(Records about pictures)
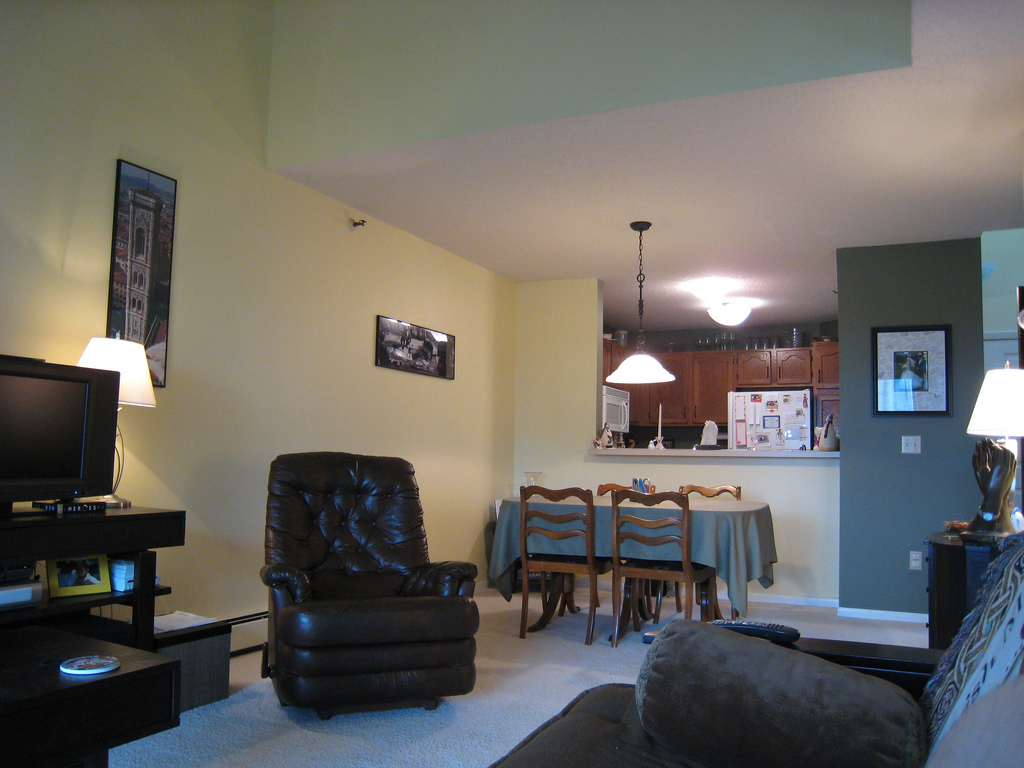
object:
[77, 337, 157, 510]
lamp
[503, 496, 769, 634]
table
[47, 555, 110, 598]
picture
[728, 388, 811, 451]
white fridge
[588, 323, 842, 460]
kitchen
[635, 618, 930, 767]
tube pillow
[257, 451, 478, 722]
recliner chair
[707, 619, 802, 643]
remote control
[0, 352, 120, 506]
flatscreen tv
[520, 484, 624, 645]
wooden chair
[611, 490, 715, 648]
wooden chair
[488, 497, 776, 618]
green tablecloth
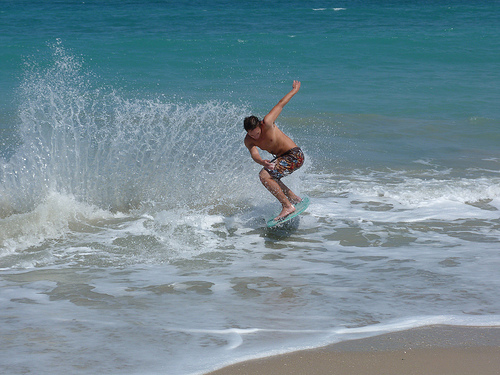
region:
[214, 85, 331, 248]
a man surfing in the ocean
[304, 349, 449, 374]
wet brown beach sand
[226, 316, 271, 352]
white seafoam on the water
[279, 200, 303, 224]
a wooden green surfboard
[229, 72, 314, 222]
a person extending an arm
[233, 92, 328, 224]
a person wearing colorful trunks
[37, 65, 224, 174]
salt water spraying into the air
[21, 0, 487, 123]
beautiful blue water in the ocean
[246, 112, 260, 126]
wet brown hair on a head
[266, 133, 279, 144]
a nipple on a chest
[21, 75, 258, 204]
White foamy ocean spray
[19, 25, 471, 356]
Surfboarding riding ocean waves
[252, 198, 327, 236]
Blue surfboard on waves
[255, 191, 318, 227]
Two feet planted on surfboard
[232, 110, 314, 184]
Man wearing multicolored trunks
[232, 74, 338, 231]
Man using arms for balance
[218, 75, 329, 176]
Left arm raised behind back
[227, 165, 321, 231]
Knees crouched on surfboard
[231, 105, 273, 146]
Man with brunette hair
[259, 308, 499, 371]
Tan smooth ocean beach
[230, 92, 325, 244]
male surfer in ocean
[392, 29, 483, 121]
white clouds in blue sky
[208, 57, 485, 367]
surfer tilted on shallow water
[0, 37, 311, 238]
lacy wall of water to surfer's side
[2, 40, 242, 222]
sheer wave fanning up and out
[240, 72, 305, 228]
surfer bent forward on blue board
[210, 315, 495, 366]
edge of water on tan sand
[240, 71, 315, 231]
arm extended in back of surfer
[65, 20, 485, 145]
turquoise water above gray water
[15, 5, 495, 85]
turquoise water below blue water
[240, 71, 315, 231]
surfer wearing blue and brown swim trunks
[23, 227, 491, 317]
white foam over water surface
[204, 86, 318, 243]
young man surfing in ocean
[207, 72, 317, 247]
young man surfing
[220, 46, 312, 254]
man surfing in ocean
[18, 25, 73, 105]
white and blue ocean waves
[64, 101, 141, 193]
white and blue ocean waves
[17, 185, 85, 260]
white and blue ocean waves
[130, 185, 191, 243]
white and blue ocean waves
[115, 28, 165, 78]
white and blue ocean waves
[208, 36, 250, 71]
white and blue ocean waves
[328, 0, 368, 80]
white and blue ocean waves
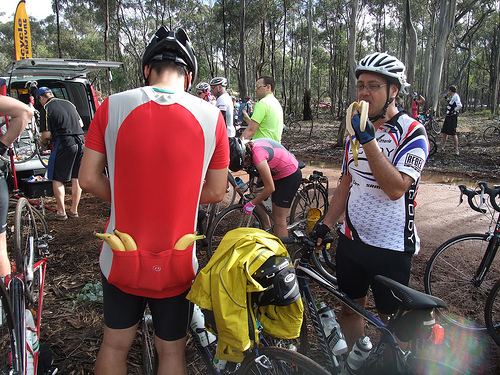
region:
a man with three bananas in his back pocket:
[29, 14, 276, 349]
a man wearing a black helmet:
[44, 10, 231, 180]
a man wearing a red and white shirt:
[65, 7, 244, 327]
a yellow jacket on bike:
[168, 200, 348, 369]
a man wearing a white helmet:
[314, 25, 449, 168]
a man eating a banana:
[315, 32, 444, 188]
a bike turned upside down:
[7, 191, 89, 366]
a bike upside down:
[4, 182, 92, 373]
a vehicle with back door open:
[8, 42, 140, 197]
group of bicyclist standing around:
[19, 16, 477, 352]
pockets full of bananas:
[80, 206, 220, 306]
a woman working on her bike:
[220, 120, 315, 227]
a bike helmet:
[345, 30, 420, 90]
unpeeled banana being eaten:
[325, 90, 395, 170]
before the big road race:
[75, 55, 420, 365]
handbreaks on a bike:
[445, 170, 495, 220]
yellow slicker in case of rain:
[165, 200, 315, 365]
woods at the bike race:
[280, 55, 340, 160]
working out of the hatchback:
[0, 55, 125, 215]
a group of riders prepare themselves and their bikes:
[5, 60, 440, 367]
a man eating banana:
[307, 30, 418, 155]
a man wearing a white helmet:
[321, 43, 419, 126]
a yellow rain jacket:
[208, 224, 323, 374]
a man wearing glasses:
[231, 65, 293, 107]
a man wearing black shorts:
[426, 72, 468, 167]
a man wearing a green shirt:
[238, 72, 290, 157]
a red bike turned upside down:
[0, 170, 69, 373]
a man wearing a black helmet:
[129, 8, 199, 88]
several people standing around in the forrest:
[1, 32, 336, 323]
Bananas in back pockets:
[53, 186, 230, 368]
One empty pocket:
[94, 208, 214, 297]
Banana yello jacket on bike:
[150, 171, 323, 363]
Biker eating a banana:
[316, 40, 444, 272]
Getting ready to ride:
[78, 19, 476, 351]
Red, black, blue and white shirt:
[296, 91, 450, 276]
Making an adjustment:
[227, 128, 324, 245]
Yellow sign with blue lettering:
[5, 0, 53, 68]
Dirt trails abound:
[23, 152, 499, 358]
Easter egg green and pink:
[214, 64, 323, 214]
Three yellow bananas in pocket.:
[93, 215, 207, 266]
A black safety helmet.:
[138, 17, 202, 87]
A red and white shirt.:
[88, 85, 231, 297]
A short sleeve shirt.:
[83, 78, 239, 291]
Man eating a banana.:
[328, 49, 438, 299]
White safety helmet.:
[350, 42, 415, 114]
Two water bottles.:
[313, 294, 382, 373]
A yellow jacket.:
[188, 219, 316, 360]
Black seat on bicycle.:
[368, 266, 446, 321]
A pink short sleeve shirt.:
[241, 135, 303, 195]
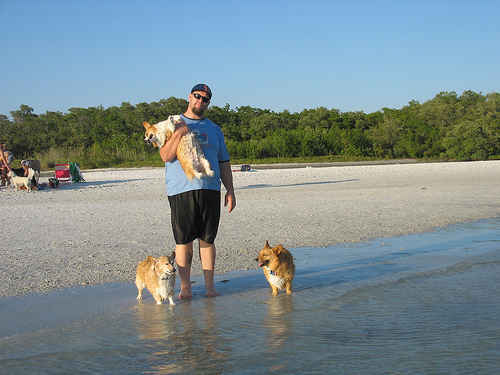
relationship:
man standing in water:
[157, 81, 239, 300] [4, 214, 500, 374]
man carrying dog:
[157, 81, 239, 300] [141, 113, 216, 181]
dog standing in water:
[255, 241, 299, 301] [4, 214, 500, 374]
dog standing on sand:
[128, 239, 179, 313] [3, 159, 500, 297]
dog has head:
[141, 113, 216, 181] [136, 116, 158, 146]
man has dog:
[157, 81, 239, 300] [141, 113, 216, 181]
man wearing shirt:
[157, 81, 239, 300] [163, 112, 231, 193]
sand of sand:
[3, 159, 500, 297] [0, 159, 500, 297]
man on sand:
[157, 81, 239, 300] [3, 159, 500, 297]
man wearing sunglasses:
[157, 81, 239, 300] [189, 90, 215, 105]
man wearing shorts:
[157, 81, 239, 300] [167, 188, 221, 245]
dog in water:
[255, 241, 299, 301] [4, 214, 500, 374]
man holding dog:
[157, 81, 239, 300] [141, 113, 216, 181]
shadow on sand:
[197, 236, 488, 290] [3, 159, 500, 297]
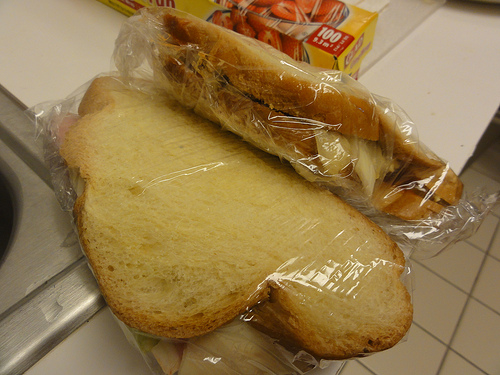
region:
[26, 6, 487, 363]
sandwich wrapped in plastic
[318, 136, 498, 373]
a beige tile floor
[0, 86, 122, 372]
a stainless steel sink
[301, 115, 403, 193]
meat hanging out of the sandwich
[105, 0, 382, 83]
a box of plastic wrap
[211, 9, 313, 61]
a picture of strawberries on the box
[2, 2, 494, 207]
a beige counter top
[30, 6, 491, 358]
the sandwiches are wrapped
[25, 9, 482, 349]
sandwiches on the counter top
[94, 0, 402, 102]
sandwiches beside a box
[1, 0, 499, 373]
A photo of food in a food prep area.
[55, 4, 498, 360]
Two sandwiches in plastic wrap.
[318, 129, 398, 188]
A small view of cheese.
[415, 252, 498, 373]
The tan tile on the counter top.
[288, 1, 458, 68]
A box of plastic wrap.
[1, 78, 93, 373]
The stainless steel sink.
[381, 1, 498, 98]
A white cutting board.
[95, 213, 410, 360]
A yellow colored slice of bread.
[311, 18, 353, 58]
The length of the plastic wrap.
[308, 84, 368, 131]
The crust of the bread.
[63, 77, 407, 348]
slice of potatoe bread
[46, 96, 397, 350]
sandwich in plastic bag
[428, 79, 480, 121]
white table top counter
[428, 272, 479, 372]
white tile with brown grout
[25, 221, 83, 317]
silver portion of stove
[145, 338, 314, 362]
brown paper napkin in bag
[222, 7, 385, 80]
box of plastic Ziploc bags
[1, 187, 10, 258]
coils for stovetop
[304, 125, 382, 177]
piece of turkey for sandwhich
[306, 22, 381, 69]
100 quantity labeled box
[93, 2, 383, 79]
Box of Plastic Wrap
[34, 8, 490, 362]
Plastic Wrap Really Clings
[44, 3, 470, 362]
Sandwich is made with white bread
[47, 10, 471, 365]
Sandwich is not made with Beef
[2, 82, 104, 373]
Part of the Sink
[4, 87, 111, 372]
Sink is Stainless Steel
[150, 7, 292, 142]
There is a messy sauce on the sandwich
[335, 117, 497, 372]
The Kitchen floor is made of tile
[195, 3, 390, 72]
The Photo on the box shows Strawberries wrapped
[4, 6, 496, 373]
Two wrapped Sandwiches on the kitchen counter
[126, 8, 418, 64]
yellow box of plastic wrap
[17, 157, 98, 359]
silver sink with a water drop on it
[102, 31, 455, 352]
two sandwhiches in plastic wrap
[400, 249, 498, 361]
white square tile on floor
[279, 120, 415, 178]
light green lettuce in sandwich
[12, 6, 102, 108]
white kitchen counter top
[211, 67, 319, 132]
brown crust on bread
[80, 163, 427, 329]
bread with a tint of yellow and brown crust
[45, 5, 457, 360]
sandwiches on kitchen counter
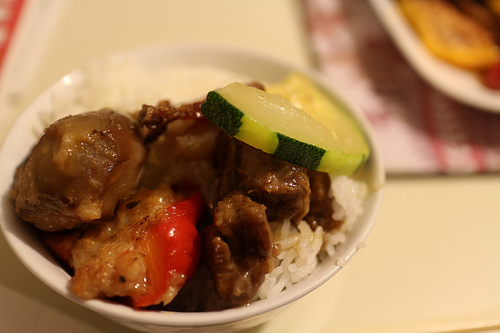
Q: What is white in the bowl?
A: Rice.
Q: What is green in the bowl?
A: A cucumber.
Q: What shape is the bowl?
A: Round.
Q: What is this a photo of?
A: Food.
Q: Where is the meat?
A: In a bowl.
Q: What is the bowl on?
A: A table.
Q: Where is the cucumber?
A: On top of the meat.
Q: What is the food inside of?
A: A bowl.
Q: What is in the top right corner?
A: A plate.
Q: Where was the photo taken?
A: Inside a building.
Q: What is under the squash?
A: Chicken meat.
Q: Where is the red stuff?
A: On the chicken.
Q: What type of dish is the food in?
A: Monkey dish.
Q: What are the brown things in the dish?
A: Meat chunks.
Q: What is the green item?
A: Cucumber.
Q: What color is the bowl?
A: White.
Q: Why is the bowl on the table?
A: To hold food.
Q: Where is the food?
A: In a bowl.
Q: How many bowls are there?
A: One.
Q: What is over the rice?
A: Meat and veggies.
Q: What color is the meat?
A: Brown.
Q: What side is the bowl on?
A: Left side.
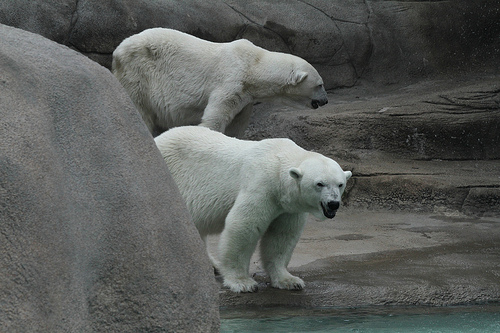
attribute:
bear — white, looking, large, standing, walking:
[158, 116, 369, 296]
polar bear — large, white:
[106, 13, 365, 144]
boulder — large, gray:
[1, 21, 234, 332]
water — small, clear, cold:
[225, 301, 460, 330]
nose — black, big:
[327, 197, 344, 215]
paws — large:
[223, 263, 322, 303]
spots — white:
[397, 122, 452, 178]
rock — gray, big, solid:
[367, 72, 483, 240]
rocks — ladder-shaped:
[139, 214, 453, 292]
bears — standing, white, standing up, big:
[99, 13, 358, 310]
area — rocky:
[1, 1, 493, 324]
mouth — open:
[321, 200, 340, 225]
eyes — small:
[314, 176, 346, 193]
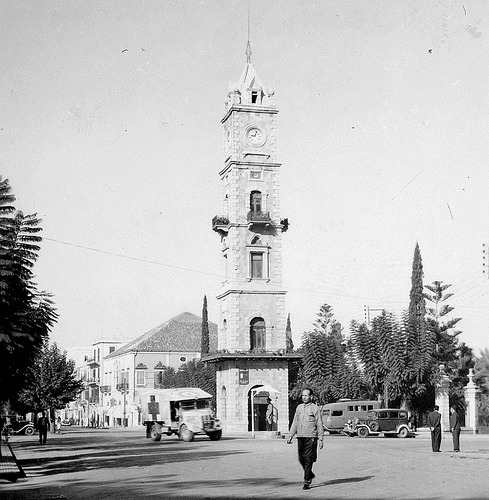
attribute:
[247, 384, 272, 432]
doorway — arched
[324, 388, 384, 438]
train — red, black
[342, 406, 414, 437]
car — old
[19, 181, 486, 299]
clouds — white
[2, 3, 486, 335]
sky — blue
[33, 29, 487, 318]
sky — blue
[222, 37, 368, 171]
clouds — white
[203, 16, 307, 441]
tower — clock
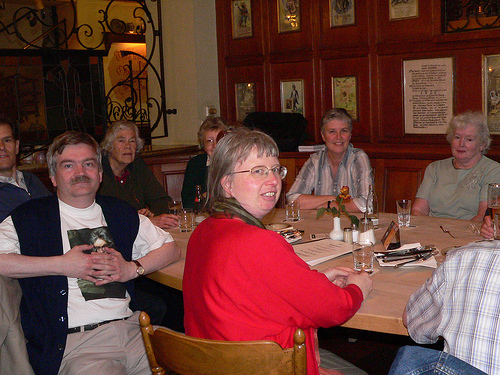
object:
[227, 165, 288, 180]
glasses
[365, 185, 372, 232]
shaker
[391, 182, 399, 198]
ground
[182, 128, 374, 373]
woman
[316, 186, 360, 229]
flowers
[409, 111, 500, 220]
woman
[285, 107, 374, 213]
woman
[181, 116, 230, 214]
woman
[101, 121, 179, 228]
woman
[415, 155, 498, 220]
green shirt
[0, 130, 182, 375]
man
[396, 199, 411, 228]
glass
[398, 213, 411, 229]
liquid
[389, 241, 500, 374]
person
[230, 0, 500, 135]
pictures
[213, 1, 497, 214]
wall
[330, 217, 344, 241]
vase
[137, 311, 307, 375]
wooden chair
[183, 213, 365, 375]
red shirt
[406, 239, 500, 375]
plaid shirt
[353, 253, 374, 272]
water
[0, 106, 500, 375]
people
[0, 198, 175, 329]
vest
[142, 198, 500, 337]
table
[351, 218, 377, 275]
salt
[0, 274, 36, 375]
chair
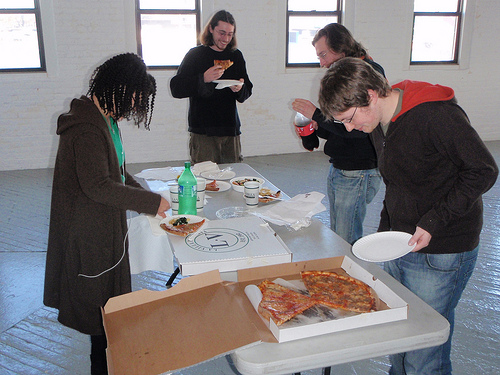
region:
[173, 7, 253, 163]
Man holding a plate and a piece of pizza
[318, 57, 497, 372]
Man looking at the pizza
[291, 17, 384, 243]
Man holding a cola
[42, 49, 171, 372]
Woman wearing headphones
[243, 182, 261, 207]
Paper cup on the table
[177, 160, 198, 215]
Green bottle on the table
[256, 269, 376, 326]
Pizza in a paper box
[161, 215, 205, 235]
Paper plate with pizza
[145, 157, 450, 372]
Gray table in the room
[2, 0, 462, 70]
Windows on the wall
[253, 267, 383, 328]
partially eaten cheese pizza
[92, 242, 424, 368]
a white pizza box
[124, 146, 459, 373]
a white picnic table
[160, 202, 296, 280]
a closed pizza box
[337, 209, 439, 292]
an empty pizza plate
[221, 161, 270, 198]
a white food bowl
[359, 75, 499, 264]
a boy's black hoodie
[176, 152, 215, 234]
a green sprite bottle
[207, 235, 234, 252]
the letter L in black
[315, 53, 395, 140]
man wearing glasses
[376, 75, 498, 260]
hoodie sweatshirt with red lining in hood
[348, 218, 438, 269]
hand holding white paper plate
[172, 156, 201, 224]
green plastic soda bottle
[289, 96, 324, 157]
plastic bottle with cola inside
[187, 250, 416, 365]
large pizza with several slices missing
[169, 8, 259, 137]
man with long hair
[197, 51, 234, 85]
hand holding folded pizza slice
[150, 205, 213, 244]
slice of pizza on a paper plate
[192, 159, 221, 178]
stack of paper napkins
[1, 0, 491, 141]
The wall is brick.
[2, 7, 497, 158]
The walls are white.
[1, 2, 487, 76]
Windows on the wall.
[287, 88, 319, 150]
Man holding coke bottle.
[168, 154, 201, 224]
Sprite bottle on table.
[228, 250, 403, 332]
Pizza in a box.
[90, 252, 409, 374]
Pizza box is cardboard.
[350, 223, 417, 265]
The plate is white.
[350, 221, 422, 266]
The plate is round.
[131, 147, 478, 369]
The table is white.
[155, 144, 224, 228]
a sprite bottle is on the table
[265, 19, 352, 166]
the man is holding the coca cola bottle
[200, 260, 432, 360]
the pizza box is open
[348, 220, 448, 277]
the young man is holding a plate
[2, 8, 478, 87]
the windows are closed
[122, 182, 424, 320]
two pizza boxes are on the table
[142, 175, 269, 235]
three white cups are on the table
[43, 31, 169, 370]
the woman is standing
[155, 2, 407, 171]
the three men are wearing glasses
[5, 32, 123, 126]
the walls are made of brick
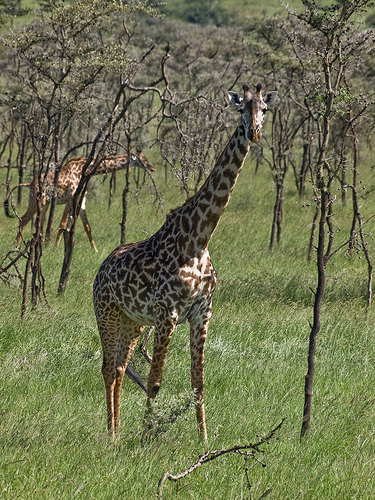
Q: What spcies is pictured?
A: Giraffe.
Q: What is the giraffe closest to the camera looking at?
A: The camera.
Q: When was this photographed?
A: Daytime.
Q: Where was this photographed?
A: Africa.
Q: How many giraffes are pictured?
A: Two.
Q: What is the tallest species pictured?
A: Tree.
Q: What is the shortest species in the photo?
A: Grass.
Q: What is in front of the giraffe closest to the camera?
A: A branch.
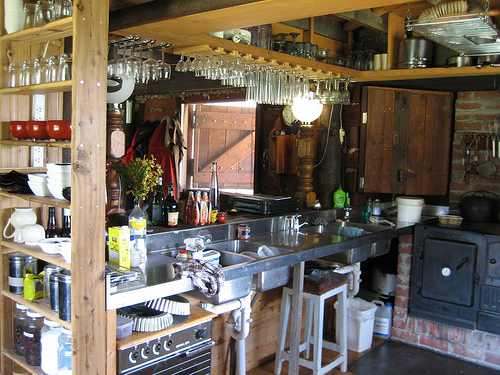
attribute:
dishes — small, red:
[7, 119, 74, 139]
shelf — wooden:
[1, 138, 74, 148]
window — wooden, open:
[184, 103, 255, 190]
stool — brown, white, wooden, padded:
[273, 275, 353, 373]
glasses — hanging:
[107, 33, 175, 86]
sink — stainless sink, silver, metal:
[298, 221, 400, 262]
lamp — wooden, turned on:
[290, 95, 321, 204]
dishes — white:
[25, 162, 73, 200]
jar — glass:
[20, 311, 41, 365]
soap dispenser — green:
[363, 196, 372, 217]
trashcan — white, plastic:
[333, 293, 378, 353]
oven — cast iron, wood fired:
[409, 219, 499, 334]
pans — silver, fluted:
[118, 293, 192, 331]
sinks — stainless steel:
[161, 237, 294, 308]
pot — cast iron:
[458, 186, 499, 222]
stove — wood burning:
[416, 211, 499, 234]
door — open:
[192, 105, 250, 191]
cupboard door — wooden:
[361, 85, 454, 199]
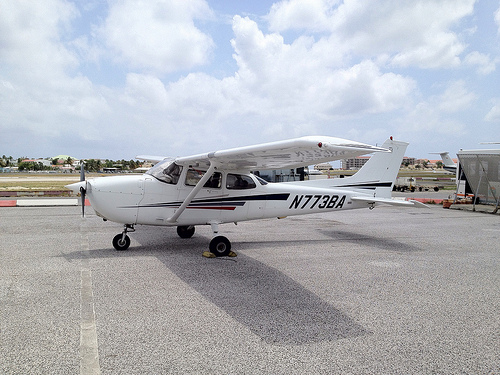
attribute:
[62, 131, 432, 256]
plane — small, white, parked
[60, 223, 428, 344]
shadow — dark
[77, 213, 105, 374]
line — white, dirty white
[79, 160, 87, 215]
propeller — black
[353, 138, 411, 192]
tail — white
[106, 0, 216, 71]
cloud — white, fluffy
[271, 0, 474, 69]
cloud — white, fluffy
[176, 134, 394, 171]
wing — long, wihte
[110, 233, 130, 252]
tire — deployed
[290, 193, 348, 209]
writing — black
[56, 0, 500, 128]
sky — blue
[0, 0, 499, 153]
clouds — white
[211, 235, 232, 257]
tire — blocked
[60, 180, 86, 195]
nosecone — white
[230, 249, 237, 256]
chock — wooden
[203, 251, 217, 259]
chock — wooden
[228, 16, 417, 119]
cloud — white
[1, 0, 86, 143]
cloud — white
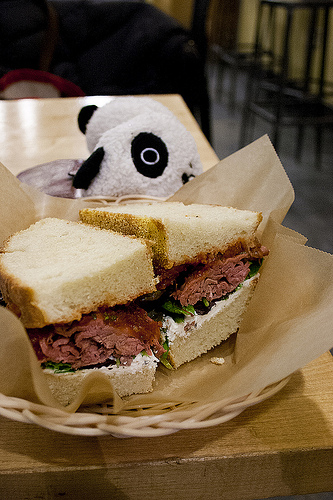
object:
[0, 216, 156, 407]
sandwhich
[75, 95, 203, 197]
stuffed animal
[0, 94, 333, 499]
table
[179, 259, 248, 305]
meat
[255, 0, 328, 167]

• _REQUIRED TASK_: Reproduce the lines of the material above verbatim, starting with the line that contains "[105, 0, 382, 83]" and ending with the line that contains "A small view of cheese.", both included.

• _SOLUTION BELOW_:
[105, 0, 382, 83]
a box of plastic wrap
[211, 9, 313, 61]
a picture of strawberries on the box
[2, 2, 494, 207]
a beige counter top
[30, 6, 491, 358]
the sandwiches are wrapped
[25, 9, 482, 349]
sandwiches on the counter top
[94, 0, 402, 102]
sandwiches beside a box
[1, 0, 499, 373]
A photo of food in a food prep area.
[55, 4, 498, 360]
Two sandwiches in plastic wrap.
[318, 129, 398, 188]
A small view of cheese.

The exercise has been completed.